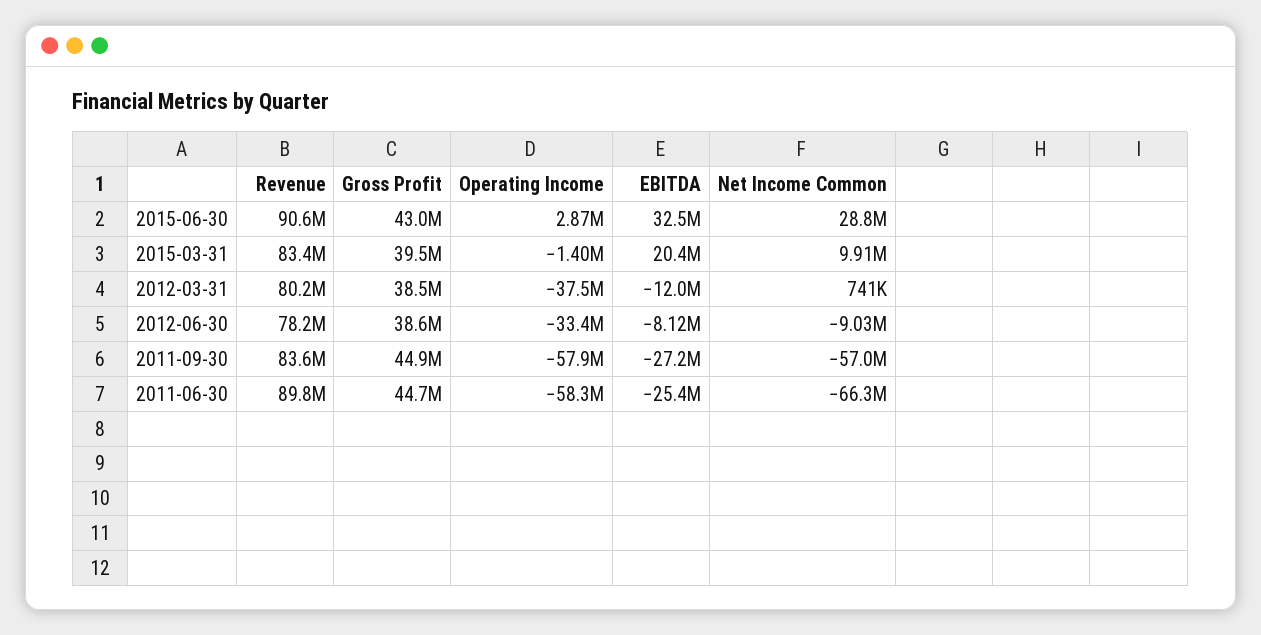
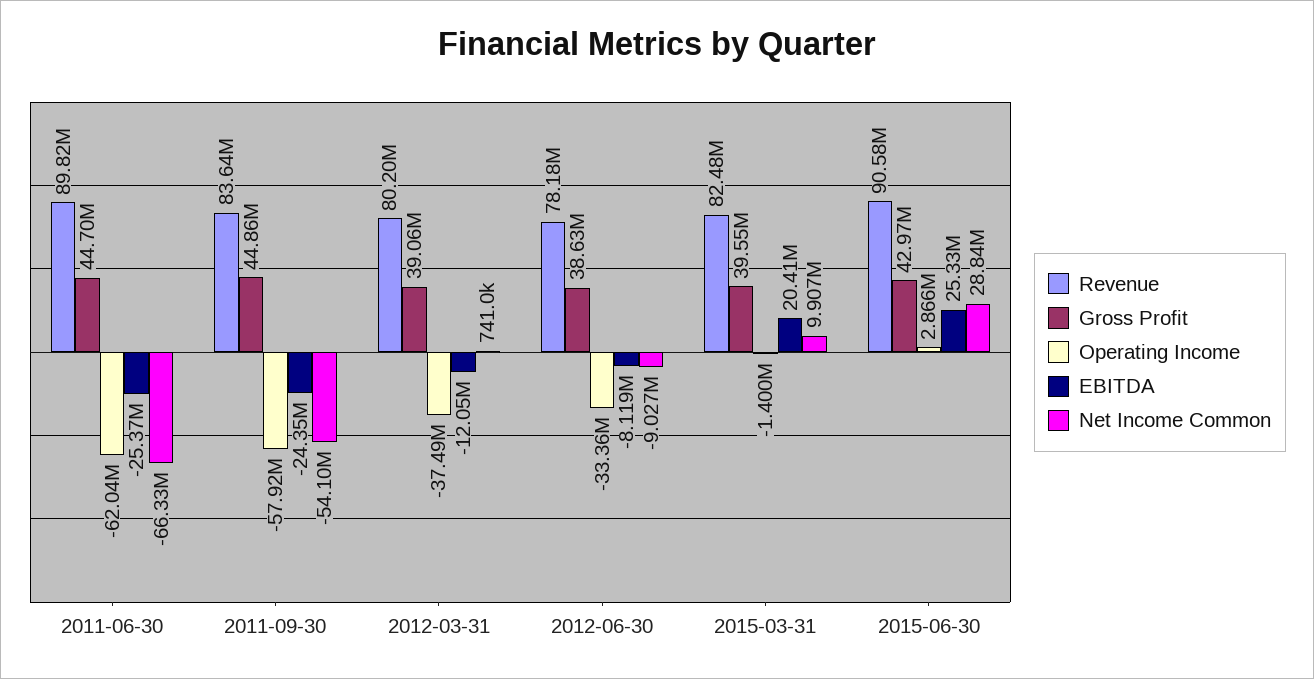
  {
    "Revenue": {
      "2015-06-30": 90580000,
-     "2015-03-31": 83400000,
+     "2015-03-31": 82480000,
      "2012-03-31": 80200000,
      "2012-06-30": 78180000,
      "2011-09-30": 83640000,
      "2011-06-30": 89820000
    },
    "Gross Profit": {
      "2015-06-30": 42970000,
      "2015-03-31": 39550000,
-     "2012-03-31": 38500000,
+     "2012-03-31": 39060000,
      "2012-06-30": 38630000,
      "2011-09-30": 44860000,
      "2011-06-30": 44700000
    },
    "Operating Income": {
      "2015-06-30": 2866000,
      "2015-03-31": -1400000,
      "2012-03-31": -37490000,
      "2012-06-30": -33360000,
      "2011-09-30": -57920000,
-     "2011-06-30": -58300000
+     "2011-06-30": -62040000
    },
    "EBITDA": {
-     "2015-06-30": 32500000,
+     "2015-06-30": 25330000,
      "2015-03-31": 20410000,
      "2012-03-31": -12050000,
      "2012-06-30": -8119000,
-     "2011-09-30": -27200000,
+     "2011-09-30": -24350000,
      "2011-06-30": -25370000
    },
    "Net Income Common": {
      "2015-06-30": 28840000,
      "2015-03-31": 9907000,
      "2012-03-31": 741000,
      "2012-06-30": -9027000,
-     "2011-09-30": -57000000,
+     "2011-09-30": -54100000,
      "2011-06-30": -66330000
    }
  }

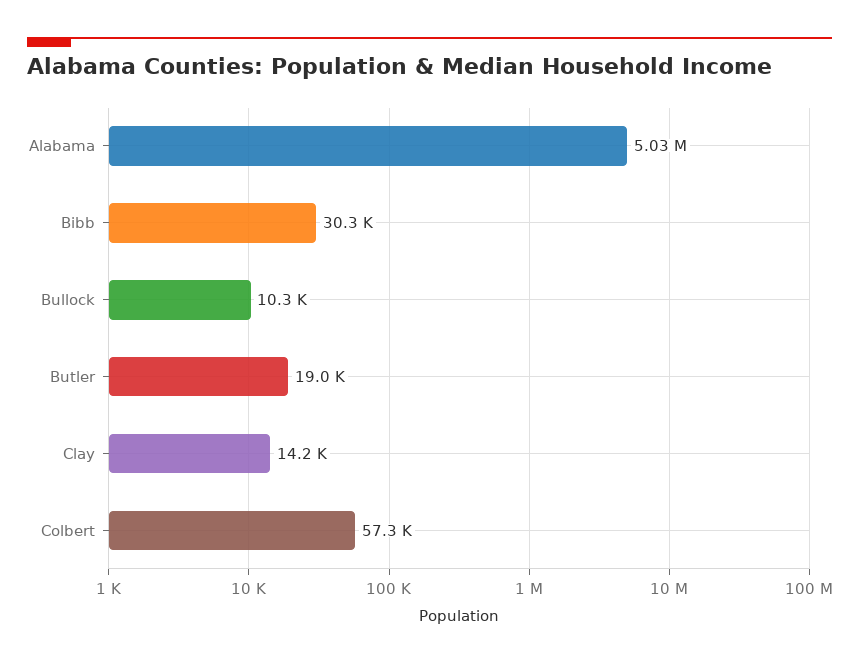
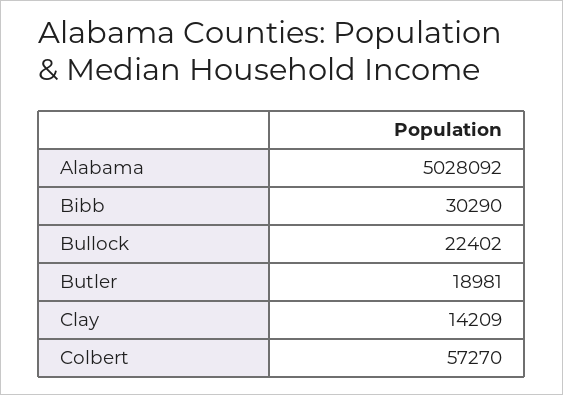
  {
    "Alabama": 5028092,
    "Bibb": 30290,
-   "Bullock": 10300,
+   "Bullock": 22402,
    "Butler": 18981,
    "Clay": 14209,
    "Colbert": 57270
  }

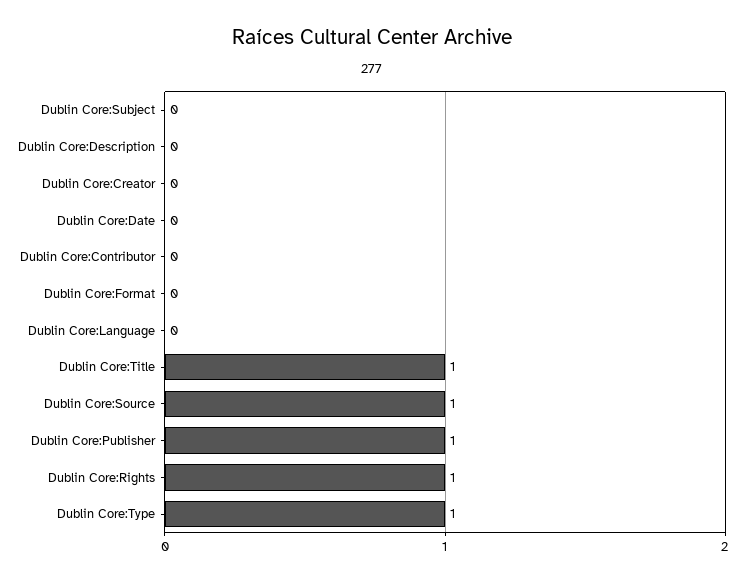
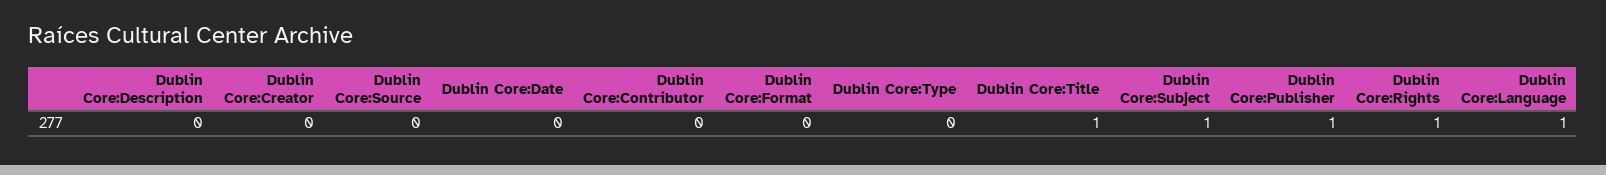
  {
-   "Dublin Core:Subject": 0,
+   "Dublin Core:Subject": 1,
    "Dublin Core:Description": 0,
    "Dublin Core:Creator": 0,
    "Dublin Core:Date": 0,
    "Dublin Core:Contributor": 0,
    "Dublin Core:Format": 0,
-   "Dublin Core:Language": 0,
+   "Dublin Core:Language": 1,
    "Dublin Core:Title": 1,
-   "Dublin Core:Source": 1,
+   "Dublin Core:Source": 0,
    "Dublin Core:Publisher": 1,
    "Dublin Core:Rights": 1,
-   "Dublin Core:Type": 1
+   "Dublin Core:Type": 0
  }

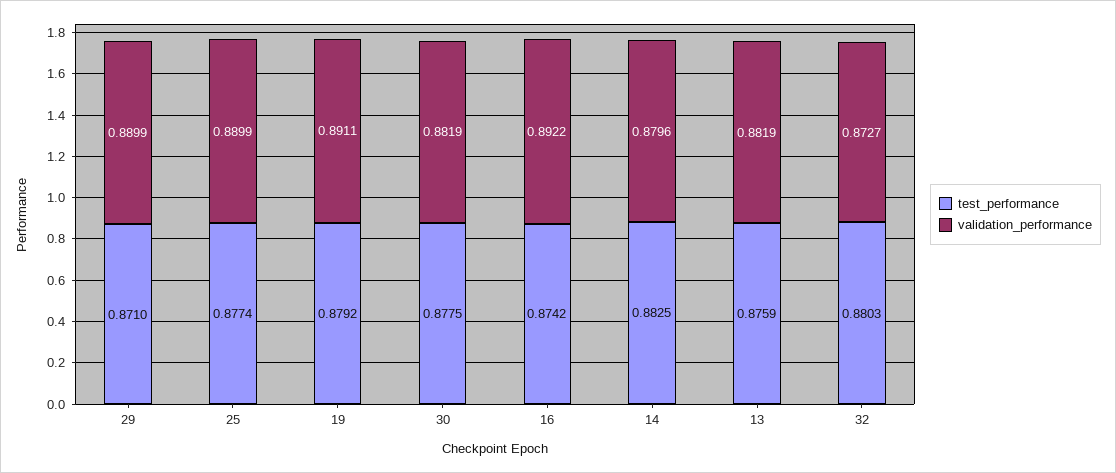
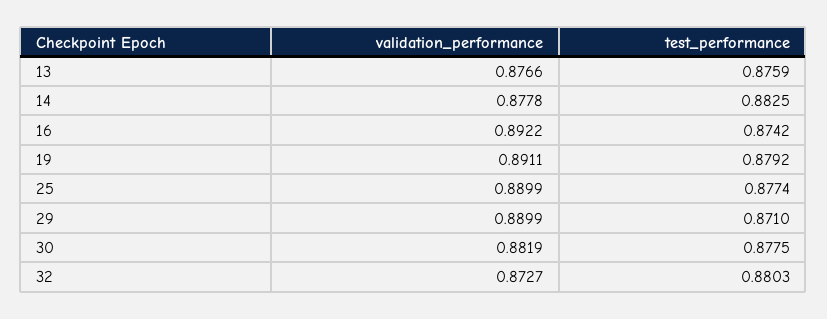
  {
    "test_performance": {
      "29": 0.871,
      "25": 0.8774,
      "19": 0.8792,
      "30": 0.8775,
      "16": 0.8742,
      "14": 0.8825,
      "13": 0.8759,
      "32": 0.8803
    },
    "validation_performance": {
      "29": 0.8899,
      "25": 0.8899,
      "19": 0.8911,
      "30": 0.8819,
      "16": 0.8922,
-     "14": 0.8796,
+     "14": 0.8778,
-     "13": 0.8819,
+     "13": 0.8766,
      "32": 0.8727
    }
  }

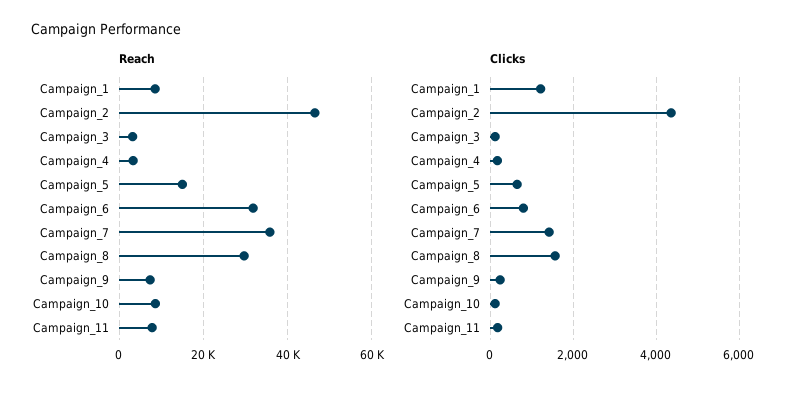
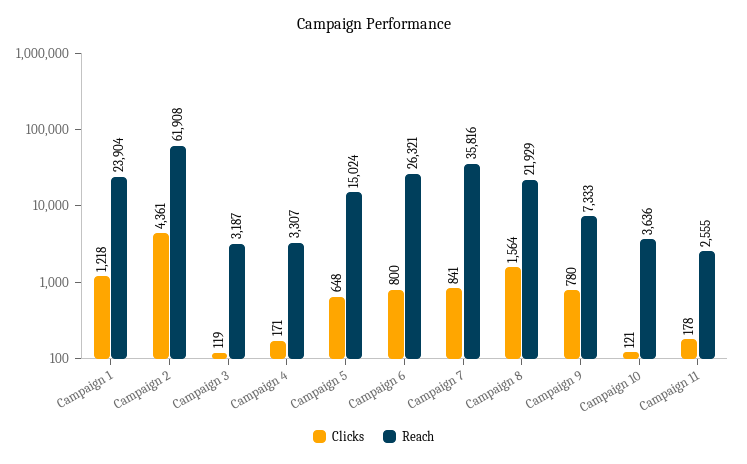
  {
    "Reach": {
-     "Campaign_1": 8000,
+     "Campaign_1": 23904,
-     "Campaign_2": 46000,
+     "Campaign_2": 61908,
      "Campaign_3": 3187,
      "Campaign_4": 3307,
      "Campaign_5": 15024,
-     "Campaign_6": 32000,
+     "Campaign_6": 26321,
      "Campaign_7": 35816,
-     "Campaign_8": 30000,
+     "Campaign_8": 21929,
      "Campaign_9": 7333,
-     "Campaign_10": 8000,
+     "Campaign_10": 3636,
-     "Campaign_11": 8000
+     "Campaign_11": 2555
    },
    "Clicks": {
      "Campaign_1": 1218,
      "Campaign_2": 4361,
      "Campaign_3": 119,
      "Campaign_4": 171,
      "Campaign_5": 648,
      "Campaign_6": 800,
-     "Campaign_7": 1400,
+     "Campaign_7": 841,
      "Campaign_8": 1564,
-     "Campaign_9": 200,
+     "Campaign_9": 780,
      "Campaign_10": 121,
      "Campaign_11": 178
    }
  }

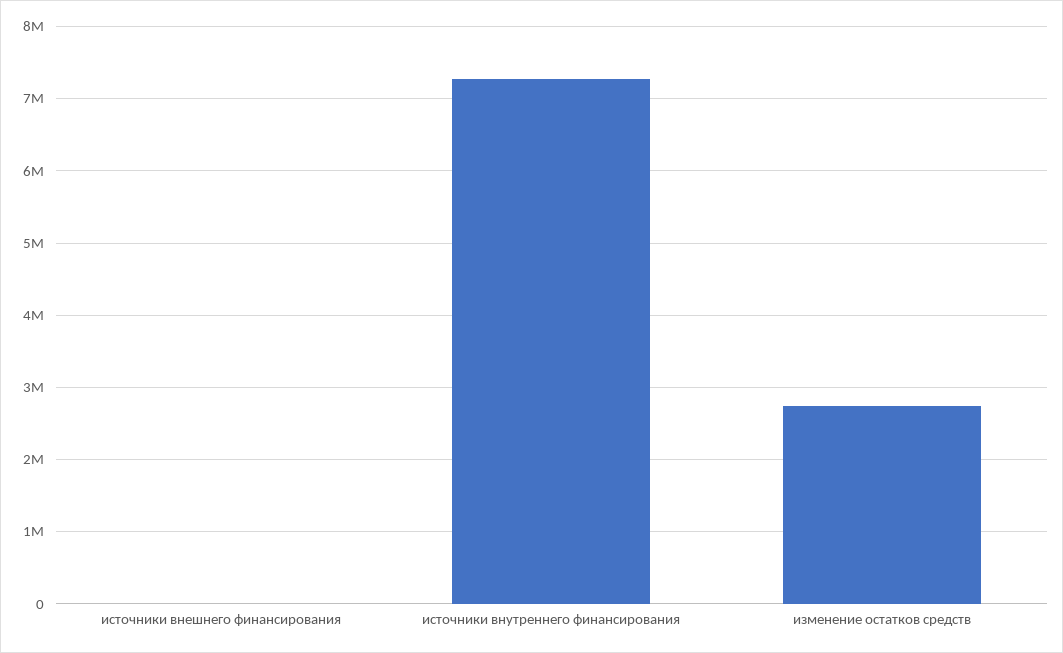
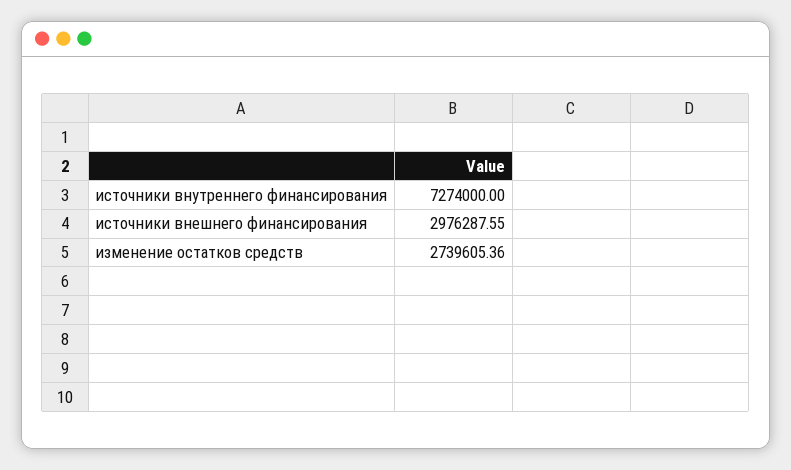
  {
-   "источники внешнего финансирования": 0,
+   "источники внешнего финансирования": 2976287.55,
    "источники внутреннего финансирования": 7274000,
    "изменение остатков средств": 2739605.36
  }

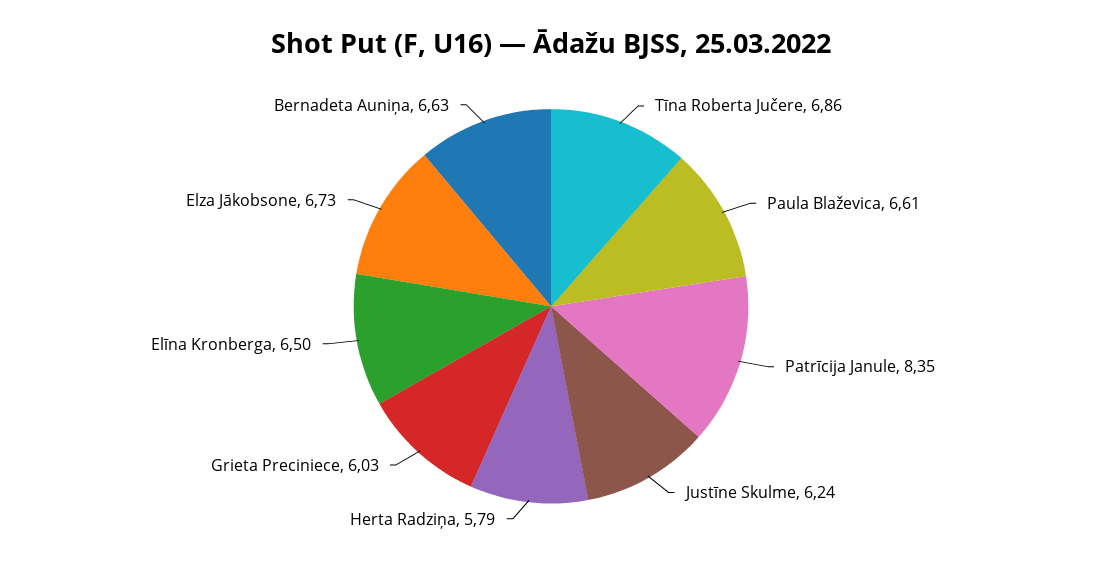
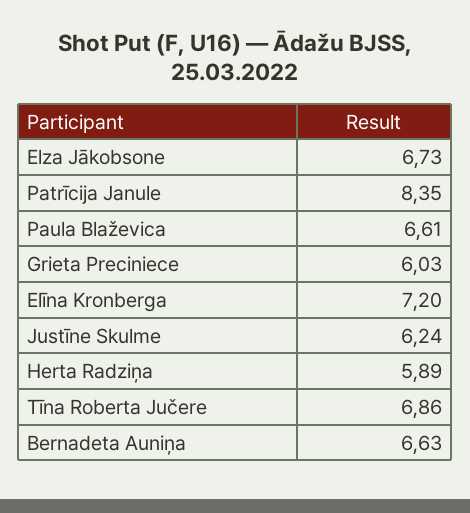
  {
    "Tīna Roberta Jučere": 6.86,
    "Paula Blaževica": 6.61,
    "Patrīcija Janule": 8.35,
    "Justīne Skulme": 6.24,
-   "Herta Radziņa": 5.79,
+   "Herta Radziņa": 5.89,
    "Grieta Preciniece": 6.03,
-   "Elīna Kronberga": 6.5,
+   "Elīna Kronberga": 7.2,
    "Elza Jākobsone": 6.73,
    "Bernadeta Auniņa": 6.63
  }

What you are asked to do:
Would you please output the listing above exactly, leaving out the pictures?

Your response:
  {
    "Revenue": {
      "2015-06-30": 90580000,
-     "2015-03-31": 83400000,
+     "2015-03-31": 82480000,
      "2012-03-31": 80200000,
      "2012-06-30": 78180000,
      "2011-09-30": 83640000,
      "2011-06-30": 89820000
    },
    "Gross Profit": {
      "2015-06-30": 42970000,
      "2015-03-31": 39550000,
-     "2012-03-31": 38500000,
+     "2012-03-31": 39060000,
      "2012-06-30": 38630000,
      "2011-09-30": 44860000,
      "2011-06-30": 44700000
    },
    "Operating Income": {
      "2015-06-30": 2866000,
      "2015-03-31": -1400000,
      "2012-03-31": -37490000,
      "2012-06-30": -33360000,
      "2011-09-30": -57920000,
-     "2011-06-30": -58300000
+     "2011-06-30": -62040000
    },
    "EBITDA": {
-     "2015-06-30": 32500000,
+     "2015-06-30": 25330000,
      "2015-03-31": 20410000,
      "2012-03-31": -12050000,
      "2012-06-30": -8119000,
-     "2011-09-30": -27200000,
+     "2011-09-30": -24350000,
      "2011-06-30": -25370000
    },
    "Net Income Common": {
      "2015-06-30": 28840000,
      "2015-03-31": 9907000,
      "2012-03-31": 741000,
      "2012-06-30": -9027000,
-     "2011-09-30": -57000000,
+     "2011-09-30": -54100000,
      "2011-06-30": -66330000
    }
  }

  {
    "Alabama": 5028092,
    "Bibb": 30290,
-   "Bullock": 10300,
+   "Bullock": 22402,
    "Butler": 18981,
    "Clay": 14209,
    "Colbert": 57270
  }

  {
-   "Dublin Core:Subject": 0,
+   "Dublin Core:Subject": 1,
    "Dublin Core:Description": 0,
    "Dublin Core:Creator": 0,
    "Dublin Core:Date": 0,
    "Dublin Core:Contributor": 0,
    "Dublin Core:Format": 0,
-   "Dublin Core:Language": 0,
+   "Dublin Core:Language": 1,
    "Dublin Core:Title": 1,
-   "Dublin Core:Source": 1,
+   "Dublin Core:Source": 0,
    "Dublin Core:Publisher": 1,
    "Dublin Core:Rights": 1,
-   "Dublin Core:Type": 1
+   "Dublin Core:Type": 0
  }

  {
    "test_performance": {
      "29": 0.871,
      "25": 0.8774,
      "19": 0.8792,
      "30": 0.8775,
      "16": 0.8742,
      "14": 0.8825,
      "13": 0.8759,
      "32": 0.8803
    },
    "validation_performance": {
      "29": 0.8899,
      "25": 0.8899,
      "19": 0.8911,
      "30": 0.8819,
      "16": 0.8922,
-     "14": 0.8796,
+     "14": 0.8778,
-     "13": 0.8819,
+     "13": 0.8766,
      "32": 0.8727
    }
  }

  {
    "Reach": {
-     "Campaign_1": 8000,
+     "Campaign_1": 23904,
-     "Campaign_2": 46000,
+     "Campaign_2": 61908,
      "Campaign_3": 3187,
      "Campaign_4": 3307,
      "Campaign_5": 15024,
-     "Campaign_6": 32000,
+     "Campaign_6": 26321,
      "Campaign_7": 35816,
-     "Campaign_8": 30000,
+     "Campaign_8": 21929,
      "Campaign_9": 7333,
-     "Campaign_10": 8000,
+     "Campaign_10": 3636,
-     "Campaign_11": 8000
+     "Campaign_11": 2555
    },
    "Clicks": {
      "Campaign_1": 1218,
      "Campaign_2": 4361,
      "Campaign_3": 119,
      "Campaign_4": 171,
      "Campaign_5": 648,
      "Campaign_6": 800,
-     "Campaign_7": 1400,
+     "Campaign_7": 841,
      "Campaign_8": 1564,
-     "Campaign_9": 200,
+     "Campaign_9": 780,
      "Campaign_10": 121,
      "Campaign_11": 178
    }
  }

  {
-   "источники внешнего финансирования": 0,
+   "источники внешнего финансирования": 2976287.55,
    "источники внутреннего финансирования": 7274000,
    "изменение остатков средств": 2739605.36
  }

  {
    "Tīna Roberta Jučere": 6.86,
    "Paula Blaževica": 6.61,
    "Patrīcija Janule": 8.35,
    "Justīne Skulme": 6.24,
-   "Herta Radziņa": 5.79,
+   "Herta Radziņa": 5.89,
    "Grieta Preciniece": 6.03,
-   "Elīna Kronberga": 6.5,
+   "Elīna Kronberga": 7.2,
    "Elza Jākobsone": 6.73,
    "Bernadeta Auniņa": 6.63
  }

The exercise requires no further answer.